Reputation: 333
I have a function that is supposed to query a table and save a table corresponding to the date the query job is done.
def Query_Schedule(request):
from google.cloud import bigquery
from google.cloud.bigquery.job import QueryJobConfig
from datetime import datetime
today = datetime.today()
client = bigquery.Client(project='project-id')
query_string = """SELECT * FROM dataset.table"""
dataset = client.dataset('dataset')
table = dataset.table('table_{}_{}_{}'.format(today.month, today.day, today.year))
cfg = QueryJobConfig()
cfg.use_legacy_sql = False
cfg.destination = table
cfg.write_disposition = 'WRITE_EMPTY'
cfg.timeout_ms = 60000
job = client.query(query=query_string, job_id='weekly-table-creation', job_config=cfg)
return job
After referencing this question and adapting it to the most recent documentation I am still getting an error,
Error: function terminated.
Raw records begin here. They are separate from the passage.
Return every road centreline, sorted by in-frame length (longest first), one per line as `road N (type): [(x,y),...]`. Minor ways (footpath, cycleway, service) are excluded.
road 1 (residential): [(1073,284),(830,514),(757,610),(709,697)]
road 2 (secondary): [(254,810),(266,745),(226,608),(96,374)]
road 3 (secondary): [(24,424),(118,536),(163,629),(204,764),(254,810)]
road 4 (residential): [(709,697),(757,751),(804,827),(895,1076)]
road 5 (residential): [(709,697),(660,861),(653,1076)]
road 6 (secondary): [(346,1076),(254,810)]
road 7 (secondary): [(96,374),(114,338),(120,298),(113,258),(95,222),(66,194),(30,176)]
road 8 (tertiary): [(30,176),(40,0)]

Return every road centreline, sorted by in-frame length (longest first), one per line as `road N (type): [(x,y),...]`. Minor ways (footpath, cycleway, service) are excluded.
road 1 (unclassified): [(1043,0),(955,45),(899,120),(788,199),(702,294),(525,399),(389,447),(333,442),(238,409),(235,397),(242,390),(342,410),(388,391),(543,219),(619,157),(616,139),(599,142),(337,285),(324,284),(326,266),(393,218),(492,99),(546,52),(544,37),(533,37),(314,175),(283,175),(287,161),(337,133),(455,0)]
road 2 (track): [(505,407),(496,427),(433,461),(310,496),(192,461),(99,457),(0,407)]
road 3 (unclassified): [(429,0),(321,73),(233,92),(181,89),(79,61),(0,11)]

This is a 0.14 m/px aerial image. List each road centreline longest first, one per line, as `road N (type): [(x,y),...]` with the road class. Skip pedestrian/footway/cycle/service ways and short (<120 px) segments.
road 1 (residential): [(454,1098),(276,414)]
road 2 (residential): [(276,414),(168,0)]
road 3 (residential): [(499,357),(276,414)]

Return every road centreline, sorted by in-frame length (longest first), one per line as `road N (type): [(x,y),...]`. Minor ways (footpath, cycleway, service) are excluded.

Recommended action: inspect logs for termination reason. Details: 409 POST https://bigquery.googleapis.com/bigquery/v2/projects/project-id/jobs: Already Exists: Job project-id:US.weekly-table-creation
(job ID: weekly-table-creation)
-----Query Job SQL Follows-----
| . | . | . |
1:SELECT * FROM dataset.table
| . | . | . |
after I test the function. Is there any solution to this problem?
Upvotes: 1
Views: 610
Reputation: 4384
The issue is that you're specifying a static job_id for all invocations. Jobs in BQ have unique job IDs, and you can't re-insert a job with the same ID. Either don't specify the ID at all, or provide a job ID that's sufficiently unique (e.g. suffixed based on the scheduled time, etc).
More info: https://cloud.google.com/bigquery/docs/running-jobs#generate-jobid
Upvotes: 3